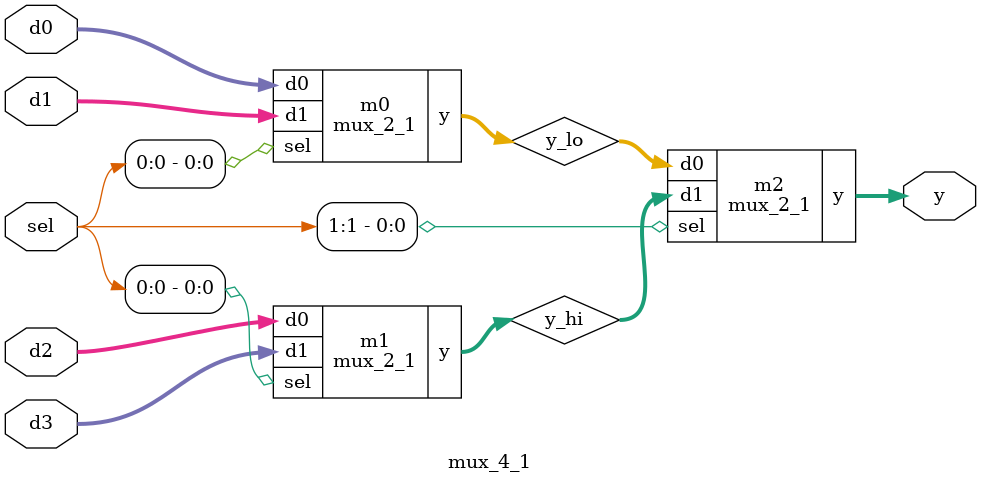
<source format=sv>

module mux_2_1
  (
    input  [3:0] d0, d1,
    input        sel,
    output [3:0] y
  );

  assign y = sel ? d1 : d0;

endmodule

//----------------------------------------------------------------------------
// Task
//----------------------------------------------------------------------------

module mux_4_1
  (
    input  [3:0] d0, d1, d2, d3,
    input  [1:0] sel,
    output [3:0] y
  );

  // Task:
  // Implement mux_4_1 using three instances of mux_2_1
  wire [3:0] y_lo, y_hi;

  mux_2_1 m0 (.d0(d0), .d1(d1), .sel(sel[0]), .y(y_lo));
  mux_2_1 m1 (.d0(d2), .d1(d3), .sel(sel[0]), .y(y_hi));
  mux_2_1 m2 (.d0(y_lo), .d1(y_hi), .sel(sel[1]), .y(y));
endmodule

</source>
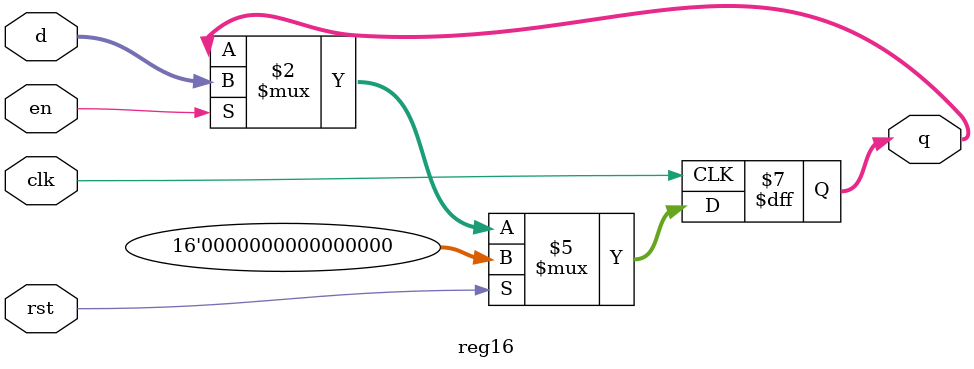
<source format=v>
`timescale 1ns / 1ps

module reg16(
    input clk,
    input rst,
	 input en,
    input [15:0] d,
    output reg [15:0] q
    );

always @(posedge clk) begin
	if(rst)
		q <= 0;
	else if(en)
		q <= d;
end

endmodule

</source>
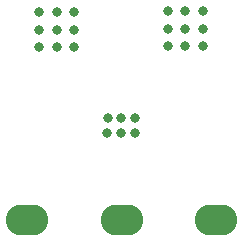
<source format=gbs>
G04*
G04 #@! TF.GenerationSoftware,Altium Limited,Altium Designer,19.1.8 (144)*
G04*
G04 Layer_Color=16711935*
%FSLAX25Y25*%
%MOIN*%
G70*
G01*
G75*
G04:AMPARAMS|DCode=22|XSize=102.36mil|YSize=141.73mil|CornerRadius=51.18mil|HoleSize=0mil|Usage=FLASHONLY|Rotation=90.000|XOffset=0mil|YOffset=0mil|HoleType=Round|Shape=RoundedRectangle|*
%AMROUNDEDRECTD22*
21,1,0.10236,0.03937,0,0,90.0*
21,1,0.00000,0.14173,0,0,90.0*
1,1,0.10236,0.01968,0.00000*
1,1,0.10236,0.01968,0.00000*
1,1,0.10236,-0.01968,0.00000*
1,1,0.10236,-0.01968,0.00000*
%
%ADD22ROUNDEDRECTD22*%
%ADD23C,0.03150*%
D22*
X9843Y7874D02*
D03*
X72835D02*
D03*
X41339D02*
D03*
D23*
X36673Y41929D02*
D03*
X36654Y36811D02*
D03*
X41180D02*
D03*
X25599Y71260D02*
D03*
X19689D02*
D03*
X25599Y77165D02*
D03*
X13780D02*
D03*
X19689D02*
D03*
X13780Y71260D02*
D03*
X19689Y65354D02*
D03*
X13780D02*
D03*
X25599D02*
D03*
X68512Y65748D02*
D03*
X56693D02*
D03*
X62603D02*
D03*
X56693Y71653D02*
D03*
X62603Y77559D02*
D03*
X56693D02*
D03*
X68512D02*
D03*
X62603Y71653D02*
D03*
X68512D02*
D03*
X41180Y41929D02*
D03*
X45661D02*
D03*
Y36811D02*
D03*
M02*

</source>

**What the exercise asks:** Pictures excluded, copy exactly the lines running from the one with "always @(posedge clk) begin" through the last line of the material.

**Expected answer:**
always @(posedge clk) begin
	if(rst)
		q <= 0;
	else if(en)
		q <= d;
end

endmodule

</source>
<source format=gbs>
G04*
G04 #@! TF.GenerationSoftware,Altium Limited,Altium Designer,19.1.8 (144)*
G04*
G04 Layer_Color=16711935*
%FSLAX25Y25*%
%MOIN*%
G70*
G01*
G75*
G04:AMPARAMS|DCode=22|XSize=102.36mil|YSize=141.73mil|CornerRadius=51.18mil|HoleSize=0mil|Usage=FLASHONLY|Rotation=90.000|XOffset=0mil|YOffset=0mil|HoleType=Round|Shape=RoundedRectangle|*
%AMROUNDEDRECTD22*
21,1,0.10236,0.03937,0,0,90.0*
21,1,0.00000,0.14173,0,0,90.0*
1,1,0.10236,0.01968,0.00000*
1,1,0.10236,0.01968,0.00000*
1,1,0.10236,-0.01968,0.00000*
1,1,0.10236,-0.01968,0.00000*
%
%ADD22ROUNDEDRECTD22*%
%ADD23C,0.03150*%
D22*
X9843Y7874D02*
D03*
X72835D02*
D03*
X41339D02*
D03*
D23*
X36673Y41929D02*
D03*
X36654Y36811D02*
D03*
X41180D02*
D03*
X25599Y71260D02*
D03*
X19689D02*
D03*
X25599Y77165D02*
D03*
X13780D02*
D03*
X19689D02*
D03*
X13780Y71260D02*
D03*
X19689Y65354D02*
D03*
X13780D02*
D03*
X25599D02*
D03*
X68512Y65748D02*
D03*
X56693D02*
D03*
X62603D02*
D03*
X56693Y71653D02*
D03*
X62603Y77559D02*
D03*
X56693D02*
D03*
X68512D02*
D03*
X62603Y71653D02*
D03*
X68512D02*
D03*
X41180Y41929D02*
D03*
X45661D02*
D03*
Y36811D02*
D03*
M02*

</source>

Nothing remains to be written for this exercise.